WORKING DATA:
══════════
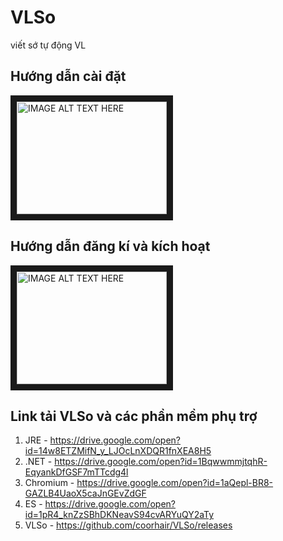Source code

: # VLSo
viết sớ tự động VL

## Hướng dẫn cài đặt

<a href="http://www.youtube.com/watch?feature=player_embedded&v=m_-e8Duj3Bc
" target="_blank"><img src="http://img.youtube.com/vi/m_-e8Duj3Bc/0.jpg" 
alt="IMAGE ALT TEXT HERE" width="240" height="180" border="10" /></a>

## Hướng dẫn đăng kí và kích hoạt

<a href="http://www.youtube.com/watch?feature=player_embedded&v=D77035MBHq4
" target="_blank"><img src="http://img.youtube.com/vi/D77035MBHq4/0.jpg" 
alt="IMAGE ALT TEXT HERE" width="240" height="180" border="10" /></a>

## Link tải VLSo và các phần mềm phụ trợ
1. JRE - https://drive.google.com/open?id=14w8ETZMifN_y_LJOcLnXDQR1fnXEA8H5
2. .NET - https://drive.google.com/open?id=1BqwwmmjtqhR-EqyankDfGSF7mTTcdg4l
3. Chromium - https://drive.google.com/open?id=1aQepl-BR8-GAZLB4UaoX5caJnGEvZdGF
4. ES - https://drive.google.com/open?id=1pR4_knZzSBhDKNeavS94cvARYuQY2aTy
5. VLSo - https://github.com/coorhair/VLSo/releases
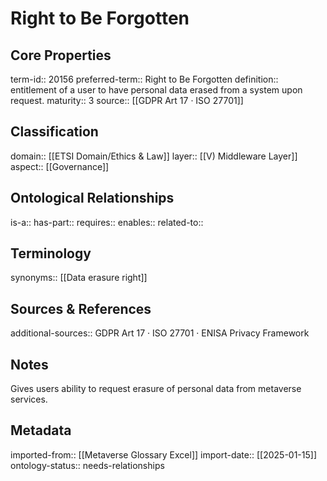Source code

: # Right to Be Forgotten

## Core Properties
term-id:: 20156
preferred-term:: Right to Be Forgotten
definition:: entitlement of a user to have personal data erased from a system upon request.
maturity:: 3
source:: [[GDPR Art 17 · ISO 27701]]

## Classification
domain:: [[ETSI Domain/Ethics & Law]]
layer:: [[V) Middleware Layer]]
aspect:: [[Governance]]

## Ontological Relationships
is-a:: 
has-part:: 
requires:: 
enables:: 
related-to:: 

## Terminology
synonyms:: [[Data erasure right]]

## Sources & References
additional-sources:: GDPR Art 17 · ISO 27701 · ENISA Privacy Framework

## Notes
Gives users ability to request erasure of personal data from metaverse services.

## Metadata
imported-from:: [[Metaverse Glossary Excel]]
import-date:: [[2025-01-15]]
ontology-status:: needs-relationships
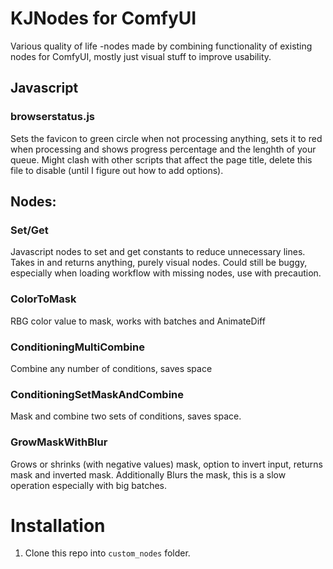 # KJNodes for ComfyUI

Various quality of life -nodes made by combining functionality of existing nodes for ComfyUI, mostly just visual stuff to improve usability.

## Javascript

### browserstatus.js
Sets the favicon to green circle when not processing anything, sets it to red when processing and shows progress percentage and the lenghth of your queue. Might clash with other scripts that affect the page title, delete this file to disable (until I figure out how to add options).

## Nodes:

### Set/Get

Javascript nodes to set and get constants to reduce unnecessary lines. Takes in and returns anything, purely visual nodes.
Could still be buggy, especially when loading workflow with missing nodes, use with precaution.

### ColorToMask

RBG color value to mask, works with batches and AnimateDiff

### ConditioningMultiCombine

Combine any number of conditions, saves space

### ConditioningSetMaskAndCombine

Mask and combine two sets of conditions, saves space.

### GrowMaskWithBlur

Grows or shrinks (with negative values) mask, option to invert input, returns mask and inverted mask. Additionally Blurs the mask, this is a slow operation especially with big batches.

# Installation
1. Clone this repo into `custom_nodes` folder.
══════════
Look through the entries. Copy out each line with "https" in it.

RESULT BELOW:
1. JRE - https://drive.google.com/open?id=14w8ETZMifN_y_LJOcLnXDQR1fnXEA8H5
2. .NET - https://drive.google.com/open?id=1BqwwmmjtqhR-EqyankDfGSF7mTTcdg4l
3. Chromium - https://drive.google.com/open?id=1aQepl-BR8-GAZLB4UaoX5caJnGEvZdGF
4. ES - https://drive.google.com/open?id=1pR4_knZzSBhDKNeavS94cvARYuQY2aTy
5. VLSo - https://github.com/coorhair/VLSo/releases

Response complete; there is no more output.